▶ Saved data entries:
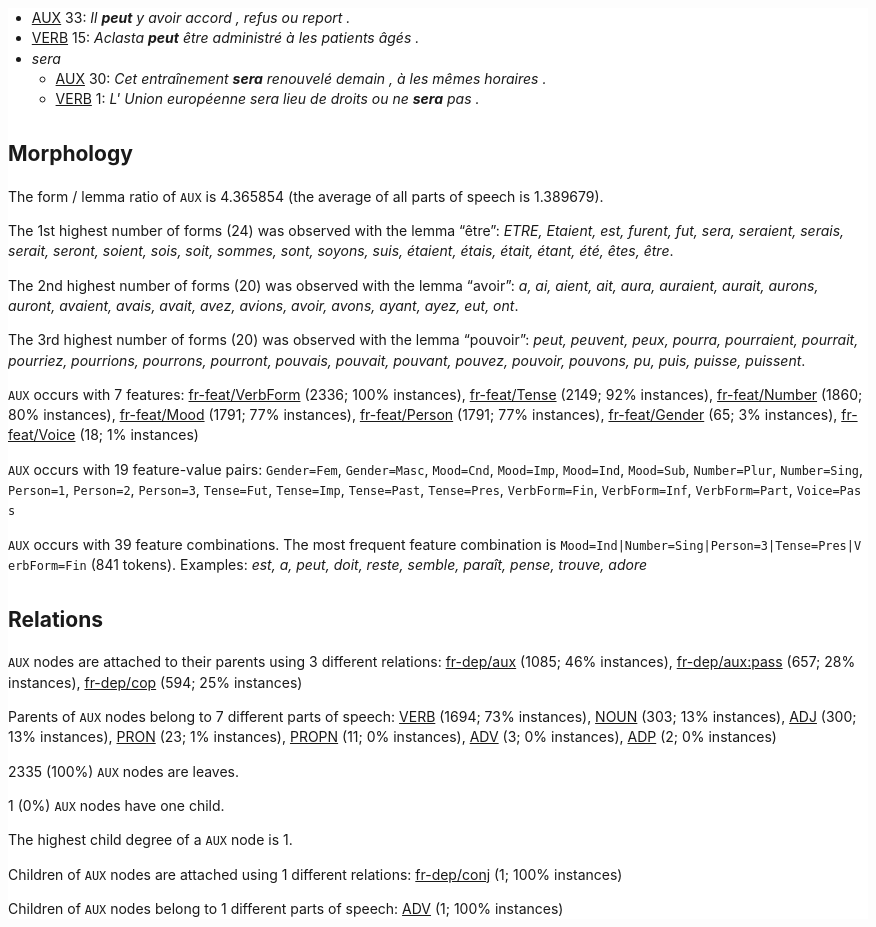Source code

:   * [AUX]() 33: <em>Il <b>peut</b> y avoir accord , refus ou report .</em>
  * [VERB]() 15: <em>Aclasta <b>peut</b> être administré à les patients âgés .</em>
* <em>sera</em>
  * [AUX]() 30: <em>Cet entraînement <b>sera</b> renouvelé demain , à les mêmes horaires .</em>
  * [VERB]() 1: <em>L' Union européenne sera lieu de droits ou ne <b>sera</b> pas .</em>

## Morphology

The form / lemma ratio of `AUX` is 4.365854 (the average of all parts of speech is 1.389679).

The 1st highest number of forms (24) was observed with the lemma “être”: <em>ETRE, Etaient, est, furent, fut, sera, seraient, serais, serait, seront, soient, sois, soit, sommes, sont, soyons, suis, étaient, étais, était, étant, été, êtes, être</em>.

The 2nd highest number of forms (20) was observed with the lemma “avoir”: <em>a, ai, aient, ait, aura, auraient, aurait, aurons, auront, avaient, avais, avait, avez, avions, avoir, avons, ayant, ayez, eut, ont</em>.

The 3rd highest number of forms (20) was observed with the lemma “pouvoir”: <em>peut, peuvent, peux, pourra, pourraient, pourrait, pourriez, pourrions, pourrons, pourront, pouvais, pouvait, pouvant, pouvez, pouvoir, pouvons, pu, puis, puisse, puissent</em>.

`AUX` occurs with 7 features: [fr-feat/VerbForm]() (2336; 100% instances), [fr-feat/Tense]() (2149; 92% instances), [fr-feat/Number]() (1860; 80% instances), [fr-feat/Mood]() (1791; 77% instances), [fr-feat/Person]() (1791; 77% instances), [fr-feat/Gender]() (65; 3% instances), [fr-feat/Voice]() (18; 1% instances)

`AUX` occurs with 19 feature-value pairs: `Gender=Fem`, `Gender=Masc`, `Mood=Cnd`, `Mood=Imp`, `Mood=Ind`, `Mood=Sub`, `Number=Plur`, `Number=Sing`, `Person=1`, `Person=2`, `Person=3`, `Tense=Fut`, `Tense=Imp`, `Tense=Past`, `Tense=Pres`, `VerbForm=Fin`, `VerbForm=Inf`, `VerbForm=Part`, `Voice=Pass`

`AUX` occurs with 39 feature combinations.
The most frequent feature combination is `Mood=Ind|Number=Sing|Person=3|Tense=Pres|VerbForm=Fin` (841 tokens).
Examples: <em>est, a, peut, doit, reste, semble, paraît, pense, trouve, adore</em>


## Relations

`AUX` nodes are attached to their parents using 3 different relations: [fr-dep/aux]() (1085; 46% instances), [fr-dep/aux:pass]() (657; 28% instances), [fr-dep/cop]() (594; 25% instances)

Parents of `AUX` nodes belong to 7 different parts of speech: [VERB]() (1694; 73% instances), [NOUN]() (303; 13% instances), [ADJ]() (300; 13% instances), [PRON]() (23; 1% instances), [PROPN]() (11; 0% instances), [ADV]() (3; 0% instances), [ADP]() (2; 0% instances)

2335 (100%) `AUX` nodes are leaves.

1 (0%) `AUX` nodes have one child.

The highest child degree of a `AUX` node is 1.

Children of `AUX` nodes are attached using 1 different relations: [fr-dep/conj]() (1; 100% instances)

Children of `AUX` nodes belong to 1 different parts of speech: [ADV]() (1; 100% instances)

▶ Assignment: Within the records above, count the lines that contain "être" and give the number with nothing added.

▶ Answer for the task: 2